The research of materials is accurate and deep. The synergy between shapes, fabrics, patterns and touch is forward looking. Touching is as important as looking. There is a constant interplay between what is seen and what is felt in wearing a garment. Refined wools, cottons and silks match, and sometimes double, polyester and nylon. Bags are soft and malleable or structured and edged, iconic and functional. A transparent nylon hand-knitted bag transforms the everyday reality into an elevated proposal. Different worlds meet and merge. This is an age of ambivalence: we are multiple, everything changes. The future is us.



Dior Cruise 2019


“Each  of  the  women  presented  [in  this  volume]  is  one  and  multiple,  both  herself  and  many  others,  some  illustrious  and  some  less  well  known  to  us,  but  all  of  whom  resemble  her  in  some  way.”

Dior’s Artistic Director Maria Grazia Chiuri chose the noble setting of the Domaine de Chantilly for the Cruise 2019 collection. A prestigious symbol of the French art of living, the grandiose stables were built in the 18th Century by architect Jean Aubert. The choice of Chantilly marks a return to the house’s roots, as Christian Dior designed an evening dress inspired by the town of Chantilly for his second ever collection, for Fall/Winter 1947-1948.
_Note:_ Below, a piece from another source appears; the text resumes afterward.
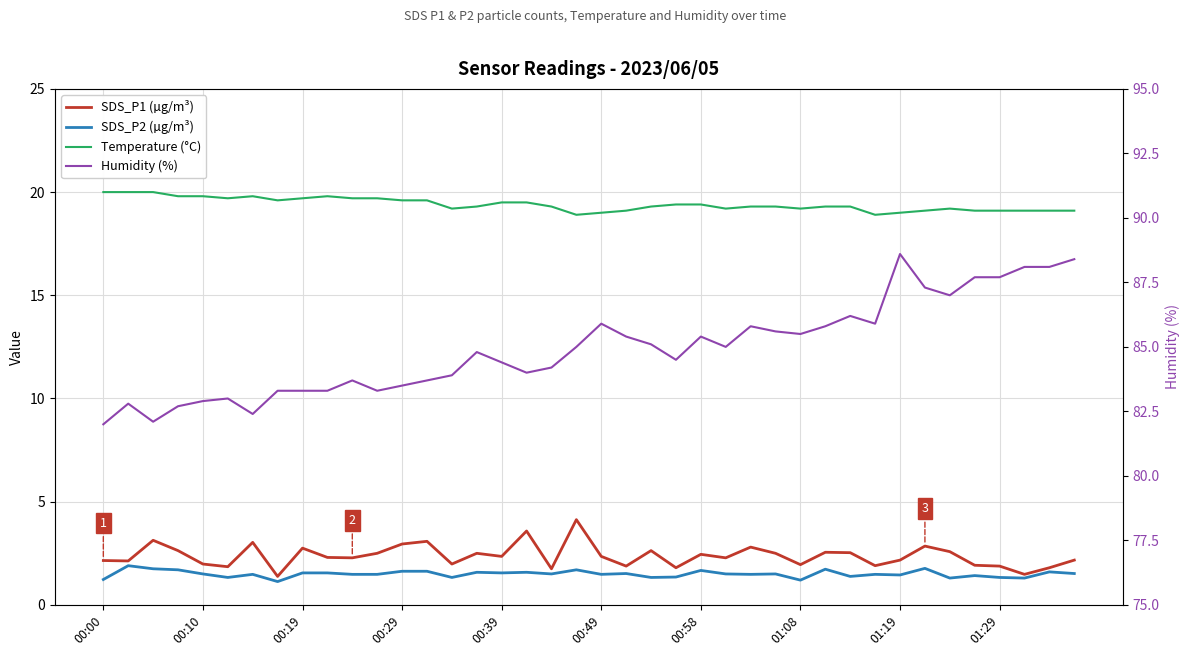

Which series has the largest total across all categories?

Humidity (%)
The Cruise 2019 collection is inspired by the female riders, called escaramuzas, that compete in Mexico’s version of rodeo.
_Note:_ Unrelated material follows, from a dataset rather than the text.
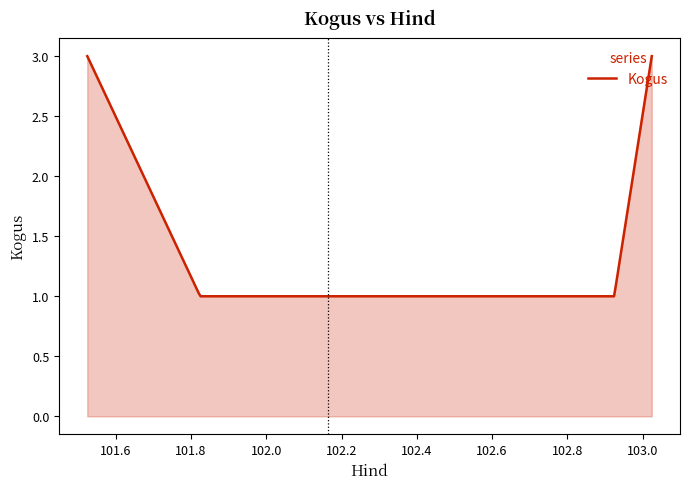

Does the chart display data point markers on the line(s)?

No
With their embellished sombreros and embroidered cotton dresses, which flare out into tiered skirts layered with petticoats, the riders cut dashing figures as they perform stunts at full gallop, all the while riding sidesaddle.
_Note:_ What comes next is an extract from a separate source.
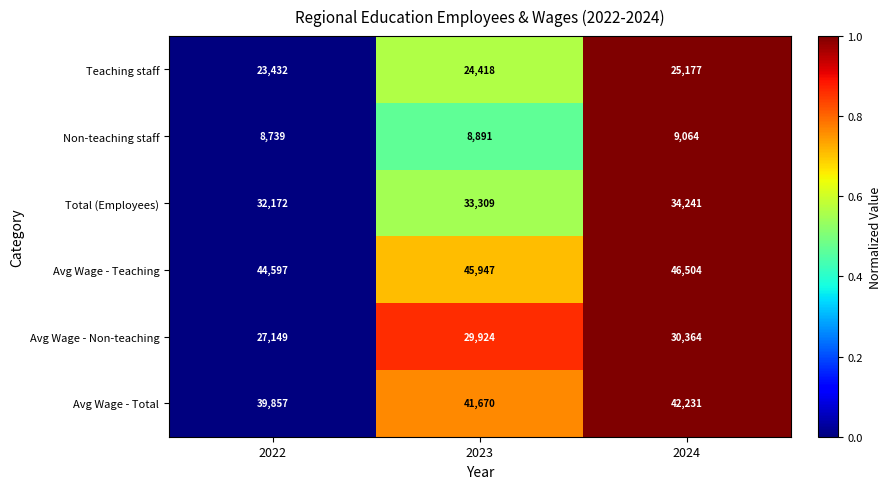

Which series has the largest total across all categories?

Avg Wage - Teaching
“The reason I like the escaramuzas is because they do something that is so macho — rodeo — in our vision, but they decided to do that in their traditional dresses which are so pretty, so feminine,” she said during a fitting at Dior’s ready-to-wear workshop in Paris.

The designs also hark back to Chantilly’s rich history of lacemaking. Chiuri used the delicate fabric, whether in graphic inlays or frothy ruffles, on full-skirted looks worn with chunky belts and her updated take on combat boots: a heavy-soled rubber and Neoprene lace-up design dubbed Diorcamp.

She gathered acres of tulle into featherlight petticoats, while sheer mesh skirts were delicately embroidered with lattice or Toile de Jouy motifs. The latter fabric, traditionally used for interiors, is something of a house signature, appearing in vintage creations such as a pair of shoes designed by Roger Vivier in 1956.

“Toile de Jouy is a very traditional Dior element. I decided to change the print. I put some animals to give it a twist, just a little bit ‘sauvage,’ less traditional,” said Chiuri. The pattern, featuring tigers and serpents, is woven through silk dresses or printed on more casual items like a trenchcoat or a denim shirt.

“You don’t necessarily have to buy a beautiful embroidered evening dress, you can also buy something more simple, like a pullover, with the same element,” she said. “You can find something that is really democratic, like denim, with a code that is really Dior, but that maintains this kind of couture culture.”